Kirk will need to determine whether a loss of $80,000 is a material loss to the Commonwealth, Jeffreys explained.

“Does Kirk consider whether the fact that Hubert’s company must now pay this amount to be a material loss or damage plus any interest charges? Should Kirk consider this breach to be ‘otherwise significant’ in relation to the prior tax agent?” he questioned.

In this scenario, Jeffreys said that Kirk contacts the prior tax agent, by email, and asks what advice was given to Hubert and his company regarding FBT on the vehicles.

The prior tax agent gives a short reply to say that the correctness of tax information lodged with the ATO is the responsibility of the client. “They sign off on the tax returns and they take the responsibility for them being correct” the previous tax agents states.

Kirk also considers whether, if the ATO audits Hubert’s company, penalties will be applied, causing further expense to his new client.

“Again, it is difficult to say whether this event should be treated as a ‘significant breach’, but I think the better view is that he should treat it as being such and lodge a report with the TPB and the prior tax agent’s professional body,” said Jeffreys.

Jeffreys said the “$80,000 plus possible penalties plus interest charges could add up to $200,000. Hubert is likely to consider that amount ‘significant’. If the client is likely to consider the amount ‘significant’, I think the breach should be reported.”

The non-payment of superannuation contributions, whether by mistake or by deliberate action is another common issue that most practitioners will come across sooner or later.

Determining whether this type of breach is significant will be also a perplexing issue, warned Jeffreys.

In these types of situations, Jeffreys said practitioners will again be confronted with the question of whether the breach is otherwise significant.

Where the underpayment of super involves multiple individuals, practitioners may need to consider the total amount of non-paid superannuation overall rather than just the impact on each individual when determining whether the breach is significant.

While the Tax Practitioners Board has released an information sheet to try and assist practitioners apply the new laws, Jeffreys said the exact meaning of significant breach still remains unclear.

“When I have considered real life scenarios I found little assistance in the information sheet for resolving whether a significant breach report should be made.
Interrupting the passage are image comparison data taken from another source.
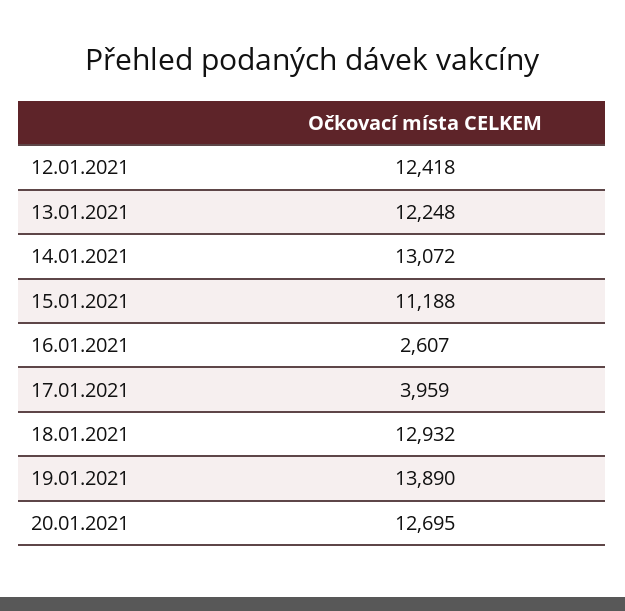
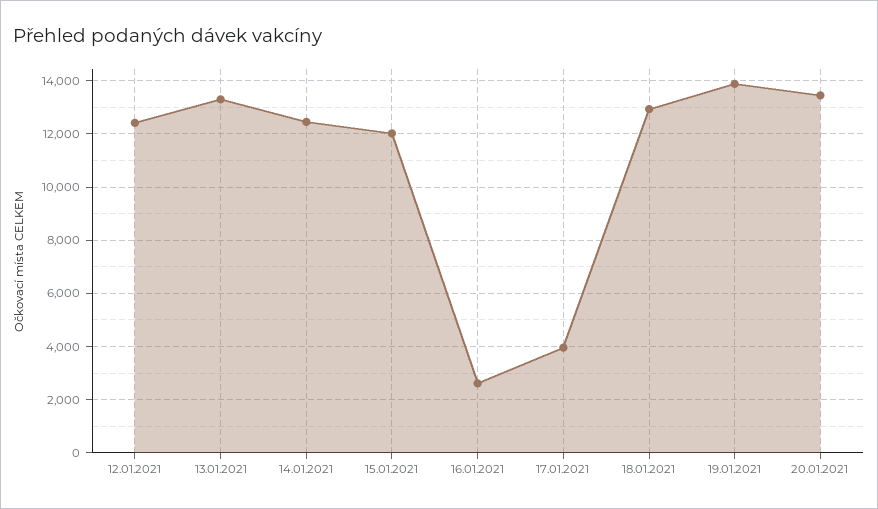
  {
    "12.01.2021": 12418,
-   "13.01.2021": 12248,
+   "13.01.2021": 13250,
-   "14.01.2021": 13072,
+   "14.01.2021": 12500,
-   "15.01.2021": 11188,
+   "15.01.2021": 12000,
    "16.01.2021": 2607,
    "17.01.2021": 3959,
    "18.01.2021": 12932,
    "19.01.2021": 13890,
-   "20.01.2021": 12695
+   "20.01.2021": 13500
  }

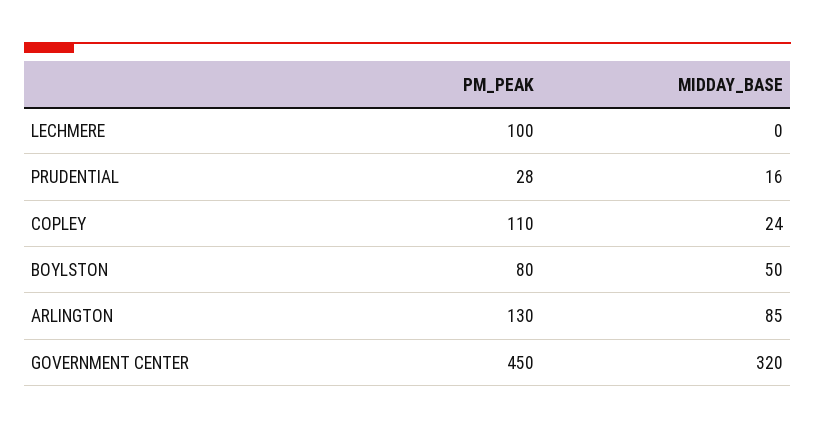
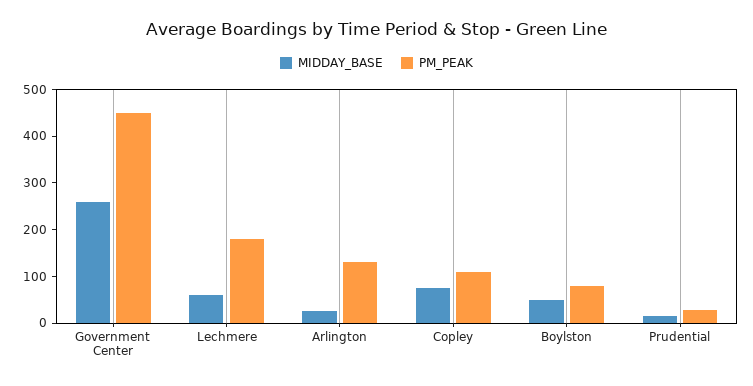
  {
    "PM_PEAK": {
-     "LECHMERE": 100,
+     "LECHMERE": 180,
      "PRUDENTIAL": 28,
      "COPLEY": 110,
      "BOYLSTON": 80,
      "ARLINGTON": 130,
      "GOVERNMENT CENTER": 450
    },
    "MIDDAY_BASE": {
-     "LECHMERE": 0,
+     "LECHMERE": 60,
      "PRUDENTIAL": 16,
-     "COPLEY": 24,
+     "COPLEY": 80,
      "BOYLSTON": 50,
-     "ARLINGTON": 85,
+     "ARLINGTON": 20,
-     "GOVERNMENT CENTER": 320
+     "GOVERNMENT CENTER": 260
    }
  }

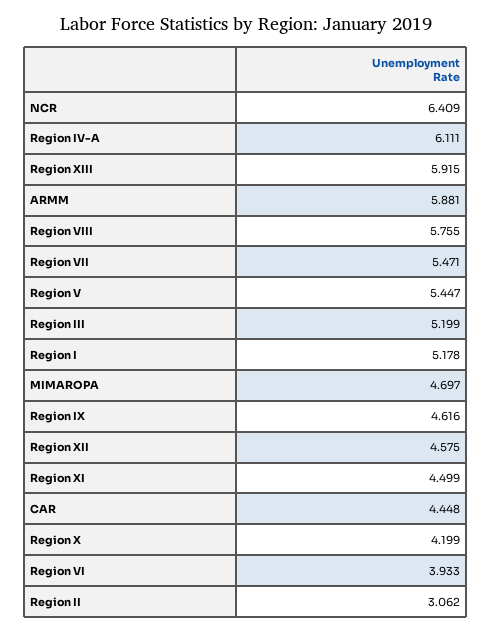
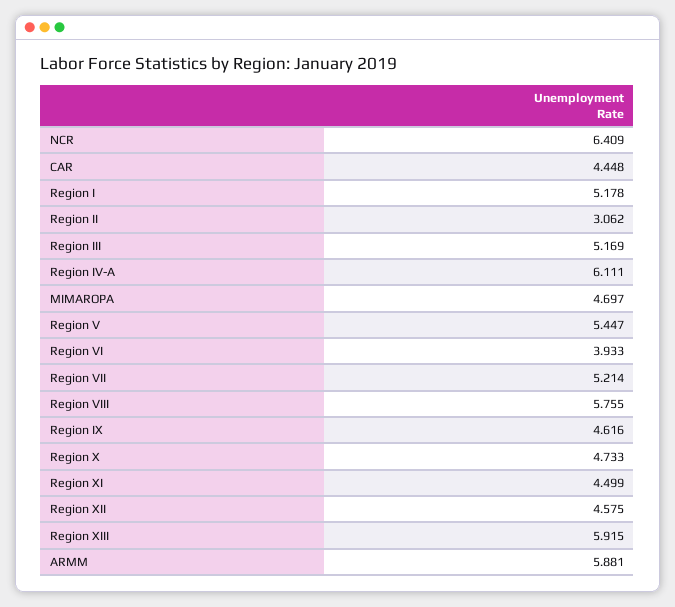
  {
    "NCR": 6.409,
    "Region IV-A": 6.111,
    "Region XIII": 5.915,
    "ARMM": 5.881,
    "Region VIII": 5.755,
-   "Region VII": 5.471,
+   "Region VII": 5.214,
    "Region V": 5.447,
-   "Region III": 5.199,
+   "Region III": 5.169,
    "Region I": 5.178,
    "MIMAROPA": 4.697,
    "Region IX": 4.616,
    "Region XII": 4.575,
    "Region XI": 4.499,
    "CAR": 4.448,
-   "Region X": 4.199,
+   "Region X": 4.733,
    "Region VI": 3.933,
    "Region II": 3.062
  }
I was still left wondering what to do even after reading and re-reading the legislation many times and spending many hours analysing what the TPB says in the information sheet,” said Jeffreys.

“Several times in the information sheet tax practitioners are left with the directive to use their ‘professional judgement’. This is government organisation speak for ‘we don’t know what this means, so you have to make up your own mind’.

“This leaves a most unsatisfactory situation for the tax profession.”